Can we bring that DX to the rest of us?

This brings us to the wishlist. I am not a front-end person by choice. This is not my specialty. But it happens that I regularly have to write them, because tools need to interact with humans, and front-ends are kind of needed for that. And the web is the easiest platform to build this on when you need remote tooling. But it also means that I am ruthless with my tools.

I need tools for the front end that are featureful, easy to use, and adapted to developers with limited front-end experience doing it all. I need things that give me instant feedback because I will not have a designer. The only way I can make things pretty is through constant incremental change based on how it looks to me. Also, it means I cannot bring in a full design system, nor a JS framework, because just keeping this stuff properly plumbed in and up to date is more time than I can allocate to it.

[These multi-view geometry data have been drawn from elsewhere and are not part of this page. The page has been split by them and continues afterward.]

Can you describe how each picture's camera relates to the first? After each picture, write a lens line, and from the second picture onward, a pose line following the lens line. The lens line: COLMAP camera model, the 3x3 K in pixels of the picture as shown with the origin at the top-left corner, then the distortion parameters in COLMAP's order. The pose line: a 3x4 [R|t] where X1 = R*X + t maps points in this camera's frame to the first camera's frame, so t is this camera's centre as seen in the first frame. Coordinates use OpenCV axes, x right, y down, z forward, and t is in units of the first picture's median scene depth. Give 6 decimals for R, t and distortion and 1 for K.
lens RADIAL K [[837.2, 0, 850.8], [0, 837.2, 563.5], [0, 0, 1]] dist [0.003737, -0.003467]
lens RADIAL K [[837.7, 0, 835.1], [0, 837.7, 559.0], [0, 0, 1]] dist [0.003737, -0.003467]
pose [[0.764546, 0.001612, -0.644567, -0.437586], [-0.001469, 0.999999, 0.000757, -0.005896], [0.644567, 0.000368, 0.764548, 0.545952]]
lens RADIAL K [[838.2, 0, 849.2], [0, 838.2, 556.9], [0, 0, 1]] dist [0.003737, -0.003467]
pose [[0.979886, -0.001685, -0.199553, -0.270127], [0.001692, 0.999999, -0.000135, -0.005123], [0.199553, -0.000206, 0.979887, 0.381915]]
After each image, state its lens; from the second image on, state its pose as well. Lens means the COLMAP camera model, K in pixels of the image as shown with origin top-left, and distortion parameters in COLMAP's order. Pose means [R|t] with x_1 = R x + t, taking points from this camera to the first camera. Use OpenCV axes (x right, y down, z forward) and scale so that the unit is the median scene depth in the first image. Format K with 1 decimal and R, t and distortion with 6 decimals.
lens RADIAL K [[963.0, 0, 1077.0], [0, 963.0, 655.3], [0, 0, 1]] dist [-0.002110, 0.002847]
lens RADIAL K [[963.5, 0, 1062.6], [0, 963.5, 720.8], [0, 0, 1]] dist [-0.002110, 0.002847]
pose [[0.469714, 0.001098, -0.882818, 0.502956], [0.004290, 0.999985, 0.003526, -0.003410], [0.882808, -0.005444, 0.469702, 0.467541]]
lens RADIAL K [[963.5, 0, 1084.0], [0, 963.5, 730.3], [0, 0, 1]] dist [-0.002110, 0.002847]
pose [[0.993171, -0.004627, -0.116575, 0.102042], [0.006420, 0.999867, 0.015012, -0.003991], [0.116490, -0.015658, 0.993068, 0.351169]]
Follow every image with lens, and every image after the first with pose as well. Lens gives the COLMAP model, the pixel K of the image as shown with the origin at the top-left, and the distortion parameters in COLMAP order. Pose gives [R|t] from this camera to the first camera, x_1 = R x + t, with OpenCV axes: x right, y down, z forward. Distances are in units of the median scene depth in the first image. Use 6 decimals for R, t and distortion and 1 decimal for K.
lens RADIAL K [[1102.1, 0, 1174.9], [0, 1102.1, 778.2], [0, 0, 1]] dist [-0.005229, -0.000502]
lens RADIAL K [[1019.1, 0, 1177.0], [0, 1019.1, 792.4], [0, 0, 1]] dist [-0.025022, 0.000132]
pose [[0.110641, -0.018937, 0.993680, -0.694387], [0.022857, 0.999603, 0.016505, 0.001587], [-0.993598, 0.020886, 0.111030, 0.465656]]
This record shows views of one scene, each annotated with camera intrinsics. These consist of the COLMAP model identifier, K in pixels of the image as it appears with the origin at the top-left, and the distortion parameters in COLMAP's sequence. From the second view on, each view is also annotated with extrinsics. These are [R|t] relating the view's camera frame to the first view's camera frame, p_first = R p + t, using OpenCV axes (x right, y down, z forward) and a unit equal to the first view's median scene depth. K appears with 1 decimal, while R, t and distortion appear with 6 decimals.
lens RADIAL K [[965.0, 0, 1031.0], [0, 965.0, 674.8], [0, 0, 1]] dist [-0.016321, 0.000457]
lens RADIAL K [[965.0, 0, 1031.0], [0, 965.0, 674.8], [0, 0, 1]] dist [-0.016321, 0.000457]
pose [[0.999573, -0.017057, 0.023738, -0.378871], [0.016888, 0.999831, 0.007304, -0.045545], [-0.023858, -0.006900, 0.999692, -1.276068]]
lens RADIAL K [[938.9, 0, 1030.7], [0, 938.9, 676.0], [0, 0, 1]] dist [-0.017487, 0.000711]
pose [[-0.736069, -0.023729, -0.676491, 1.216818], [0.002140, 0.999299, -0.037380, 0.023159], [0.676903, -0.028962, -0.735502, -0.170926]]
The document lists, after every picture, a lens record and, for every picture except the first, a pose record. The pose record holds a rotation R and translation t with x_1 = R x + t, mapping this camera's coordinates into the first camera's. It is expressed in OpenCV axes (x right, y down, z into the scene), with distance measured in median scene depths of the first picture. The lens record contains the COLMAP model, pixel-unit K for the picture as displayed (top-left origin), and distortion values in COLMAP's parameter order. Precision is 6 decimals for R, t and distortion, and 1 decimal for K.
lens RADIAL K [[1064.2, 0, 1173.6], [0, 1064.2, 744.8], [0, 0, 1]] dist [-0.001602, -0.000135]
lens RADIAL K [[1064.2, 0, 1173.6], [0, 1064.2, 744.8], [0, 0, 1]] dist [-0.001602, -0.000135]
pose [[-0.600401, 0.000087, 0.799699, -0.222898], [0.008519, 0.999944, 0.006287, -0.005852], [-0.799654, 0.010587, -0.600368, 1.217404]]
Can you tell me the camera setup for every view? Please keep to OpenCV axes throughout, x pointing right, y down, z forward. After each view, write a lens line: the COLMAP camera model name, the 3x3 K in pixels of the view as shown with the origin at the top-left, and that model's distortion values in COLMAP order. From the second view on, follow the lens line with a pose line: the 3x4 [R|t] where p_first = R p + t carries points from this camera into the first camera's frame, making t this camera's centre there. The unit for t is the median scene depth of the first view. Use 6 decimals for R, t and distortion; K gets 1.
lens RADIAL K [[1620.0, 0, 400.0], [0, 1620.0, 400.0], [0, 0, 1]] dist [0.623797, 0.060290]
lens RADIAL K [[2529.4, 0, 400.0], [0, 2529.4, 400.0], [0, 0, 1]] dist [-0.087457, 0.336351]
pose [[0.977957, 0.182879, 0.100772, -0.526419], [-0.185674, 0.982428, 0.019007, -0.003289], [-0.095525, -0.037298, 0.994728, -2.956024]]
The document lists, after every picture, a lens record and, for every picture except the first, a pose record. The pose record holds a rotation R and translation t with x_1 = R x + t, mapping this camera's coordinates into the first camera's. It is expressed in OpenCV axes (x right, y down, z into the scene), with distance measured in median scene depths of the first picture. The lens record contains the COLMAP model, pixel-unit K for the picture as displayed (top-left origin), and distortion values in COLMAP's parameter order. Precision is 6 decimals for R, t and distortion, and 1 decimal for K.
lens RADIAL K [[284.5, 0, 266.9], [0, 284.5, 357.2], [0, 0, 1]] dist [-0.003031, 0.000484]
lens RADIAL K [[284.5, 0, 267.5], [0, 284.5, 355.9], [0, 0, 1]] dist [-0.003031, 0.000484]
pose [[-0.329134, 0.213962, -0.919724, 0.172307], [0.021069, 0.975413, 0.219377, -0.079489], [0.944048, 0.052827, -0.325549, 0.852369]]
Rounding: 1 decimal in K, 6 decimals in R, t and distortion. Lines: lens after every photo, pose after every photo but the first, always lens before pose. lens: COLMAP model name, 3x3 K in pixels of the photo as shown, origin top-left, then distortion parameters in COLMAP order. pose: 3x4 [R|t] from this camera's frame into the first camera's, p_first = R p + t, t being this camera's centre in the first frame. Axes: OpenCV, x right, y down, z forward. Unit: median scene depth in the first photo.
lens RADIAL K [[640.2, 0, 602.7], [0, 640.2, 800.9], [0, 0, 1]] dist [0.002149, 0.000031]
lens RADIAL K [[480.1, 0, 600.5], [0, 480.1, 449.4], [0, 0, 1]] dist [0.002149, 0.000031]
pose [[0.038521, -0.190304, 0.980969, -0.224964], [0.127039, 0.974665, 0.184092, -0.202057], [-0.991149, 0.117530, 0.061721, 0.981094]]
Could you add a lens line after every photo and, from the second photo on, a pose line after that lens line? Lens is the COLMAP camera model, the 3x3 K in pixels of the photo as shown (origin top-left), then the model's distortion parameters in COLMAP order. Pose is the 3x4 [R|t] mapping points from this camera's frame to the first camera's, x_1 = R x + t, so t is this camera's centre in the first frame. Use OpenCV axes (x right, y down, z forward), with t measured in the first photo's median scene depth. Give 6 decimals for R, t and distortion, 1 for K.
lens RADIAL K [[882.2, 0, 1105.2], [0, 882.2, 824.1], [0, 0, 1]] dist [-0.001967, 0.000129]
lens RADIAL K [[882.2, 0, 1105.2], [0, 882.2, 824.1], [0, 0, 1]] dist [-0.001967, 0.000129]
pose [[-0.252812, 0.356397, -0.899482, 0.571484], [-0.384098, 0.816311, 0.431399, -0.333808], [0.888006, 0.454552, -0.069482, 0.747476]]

So I am an SSR person. Fully static sites are done with Jekyll, Soupault, or an equivalent. Semi-dynamic one, that needs to adapt the data they show, with Phoenix. And if I need a dynamic page, it is going to be Liveview. My CSS is nearly always Tailwind.

Do you know what I cannot use? None of the CSS-in-JS stuff. No JSX. No HTMX. No CSS Modules. No Web Components. None of this stuff. And yet, I can see the needs. And I see how things are being done on the JS side. I believe we can have nice things here. We understand the needs better thanks to all the work done in the JS ecosystem. And there are reasons to have hope if you look in the depths of the WGs. People are working there to try to bring nice things to the SSR crowd.

But if we want things to change, if we want to help them make the Web better for everyone, not just people that can afford the latest iPhone and its walled garden, then we need to help them. We need to show we exist. We need to realize we can have nice things. And we need to start explaining why we need them, to help convince the vendors to inject engineering time into them. I am already working on a draft of my wishlist. Could you do yours? Let’s show that the Web exist also on the server side.